** Records to use follows **
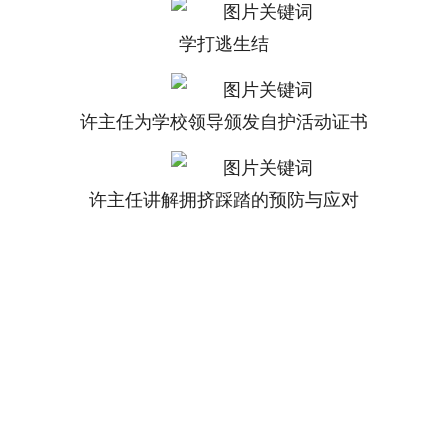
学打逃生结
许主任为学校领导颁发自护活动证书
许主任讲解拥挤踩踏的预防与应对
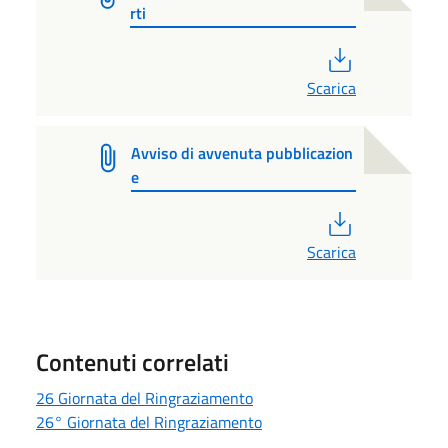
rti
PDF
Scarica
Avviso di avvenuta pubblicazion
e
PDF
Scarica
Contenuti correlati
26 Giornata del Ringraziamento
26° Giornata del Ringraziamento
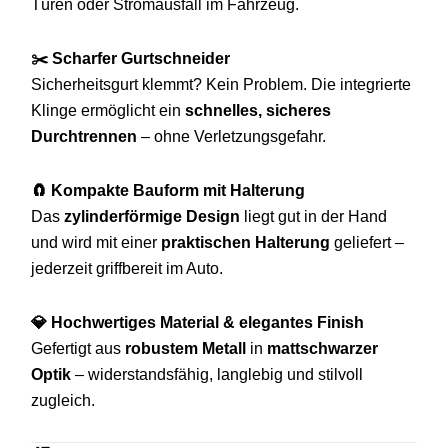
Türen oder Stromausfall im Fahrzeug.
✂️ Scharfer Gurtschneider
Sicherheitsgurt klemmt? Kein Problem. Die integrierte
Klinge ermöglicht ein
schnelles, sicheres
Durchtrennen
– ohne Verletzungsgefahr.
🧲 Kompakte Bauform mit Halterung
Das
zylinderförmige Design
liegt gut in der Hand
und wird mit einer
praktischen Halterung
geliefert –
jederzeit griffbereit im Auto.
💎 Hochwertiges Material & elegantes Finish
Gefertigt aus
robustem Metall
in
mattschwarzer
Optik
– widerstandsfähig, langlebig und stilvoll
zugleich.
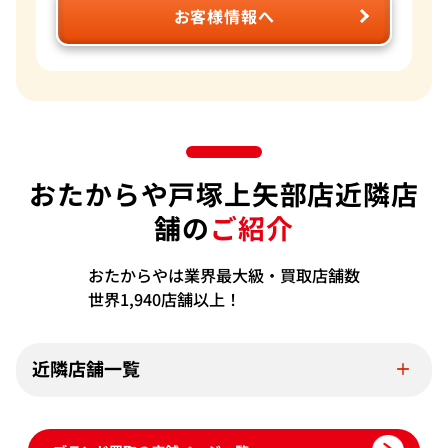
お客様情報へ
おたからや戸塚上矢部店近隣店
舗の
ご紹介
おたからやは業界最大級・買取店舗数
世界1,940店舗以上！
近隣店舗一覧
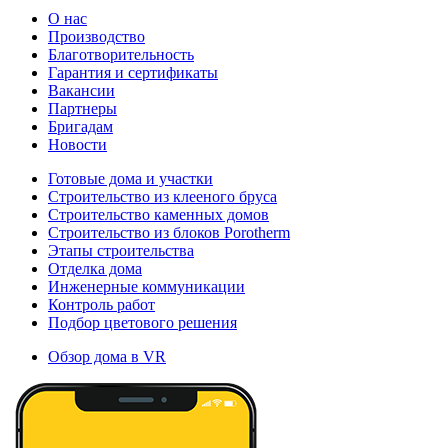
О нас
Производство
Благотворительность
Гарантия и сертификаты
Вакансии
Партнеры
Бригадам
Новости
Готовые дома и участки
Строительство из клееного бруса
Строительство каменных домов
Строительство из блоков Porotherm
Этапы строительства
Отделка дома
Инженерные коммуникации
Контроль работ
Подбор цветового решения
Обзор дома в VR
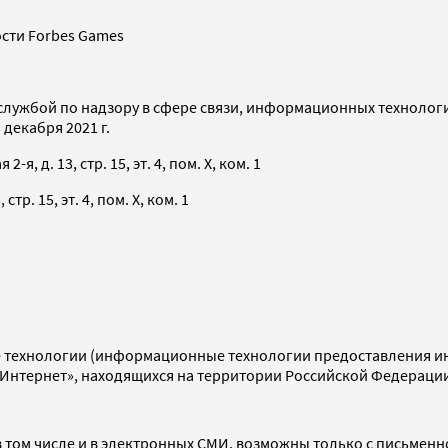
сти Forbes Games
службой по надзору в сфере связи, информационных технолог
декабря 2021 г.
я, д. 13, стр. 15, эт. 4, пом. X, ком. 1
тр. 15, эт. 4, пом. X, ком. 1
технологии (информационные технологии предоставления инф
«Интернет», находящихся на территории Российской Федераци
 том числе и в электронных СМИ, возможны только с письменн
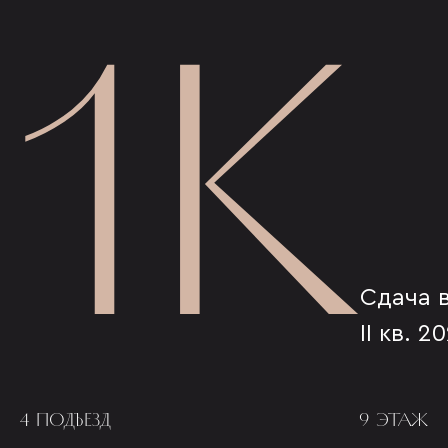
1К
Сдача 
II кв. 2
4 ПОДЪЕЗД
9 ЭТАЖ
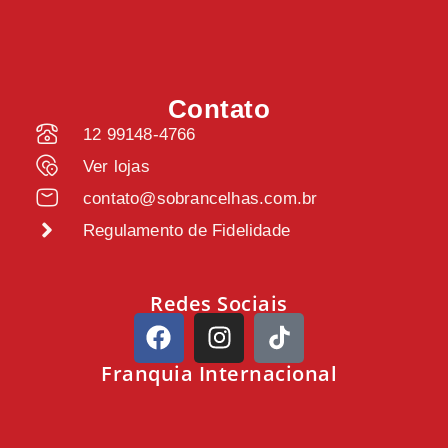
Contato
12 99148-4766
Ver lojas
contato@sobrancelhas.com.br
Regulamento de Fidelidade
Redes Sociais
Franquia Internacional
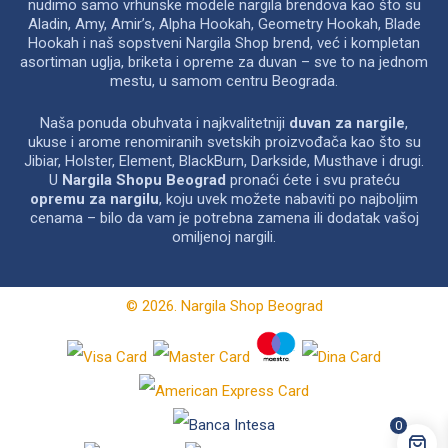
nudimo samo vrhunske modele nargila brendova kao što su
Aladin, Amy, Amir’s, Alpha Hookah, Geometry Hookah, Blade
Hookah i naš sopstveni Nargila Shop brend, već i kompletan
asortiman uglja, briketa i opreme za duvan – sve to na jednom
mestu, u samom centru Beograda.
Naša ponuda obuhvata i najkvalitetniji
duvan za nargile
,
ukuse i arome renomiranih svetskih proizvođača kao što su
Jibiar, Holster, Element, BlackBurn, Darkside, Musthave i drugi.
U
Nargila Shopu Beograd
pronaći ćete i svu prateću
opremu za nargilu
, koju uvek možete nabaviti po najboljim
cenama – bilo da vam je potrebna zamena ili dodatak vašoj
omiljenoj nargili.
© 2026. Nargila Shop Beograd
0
** End of Records to use **
** Records to use follows **
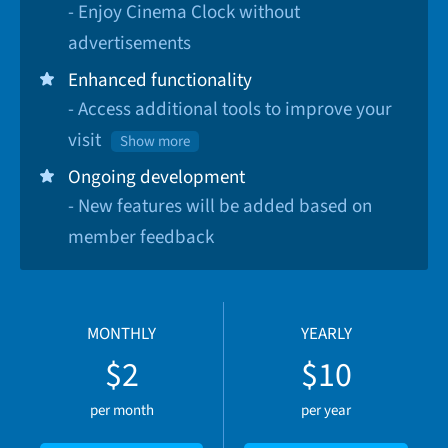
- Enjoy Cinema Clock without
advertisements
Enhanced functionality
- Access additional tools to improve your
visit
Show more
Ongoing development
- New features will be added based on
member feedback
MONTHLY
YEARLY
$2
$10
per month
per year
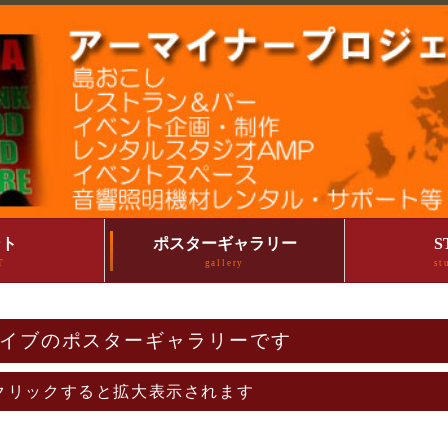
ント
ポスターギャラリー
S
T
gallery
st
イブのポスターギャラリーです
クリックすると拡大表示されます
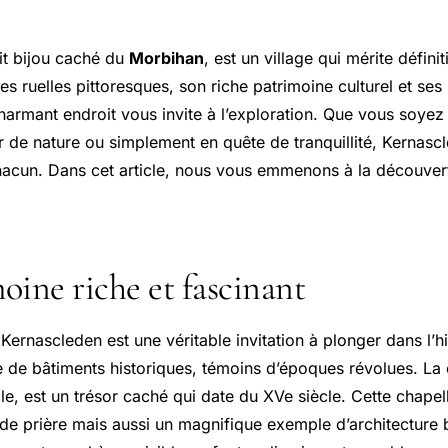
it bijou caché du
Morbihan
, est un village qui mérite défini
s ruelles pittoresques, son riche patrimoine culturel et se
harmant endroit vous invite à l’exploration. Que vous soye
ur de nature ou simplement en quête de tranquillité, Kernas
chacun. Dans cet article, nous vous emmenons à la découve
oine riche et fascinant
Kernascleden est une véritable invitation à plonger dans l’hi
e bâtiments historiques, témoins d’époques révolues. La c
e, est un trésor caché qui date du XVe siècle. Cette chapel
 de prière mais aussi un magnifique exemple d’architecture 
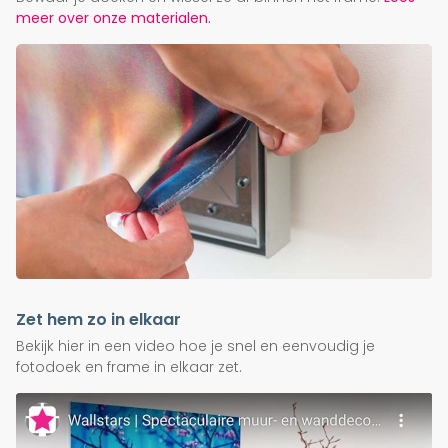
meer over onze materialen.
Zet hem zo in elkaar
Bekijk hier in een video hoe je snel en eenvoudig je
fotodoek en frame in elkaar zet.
** End of Records to use **
** Records to use follows **
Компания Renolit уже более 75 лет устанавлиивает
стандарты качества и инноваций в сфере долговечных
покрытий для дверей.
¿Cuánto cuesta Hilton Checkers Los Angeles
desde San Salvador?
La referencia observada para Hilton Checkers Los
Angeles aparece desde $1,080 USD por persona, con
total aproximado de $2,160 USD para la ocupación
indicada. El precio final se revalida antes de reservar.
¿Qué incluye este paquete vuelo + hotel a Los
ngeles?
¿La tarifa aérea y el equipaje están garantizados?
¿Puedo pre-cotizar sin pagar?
** End of Records to use **
### What is needed
Copy out each line of the data where the string "elkaar" appears.

### Your response
Zet hem zo in elkaar
fotodoek en frame in elkaar zet.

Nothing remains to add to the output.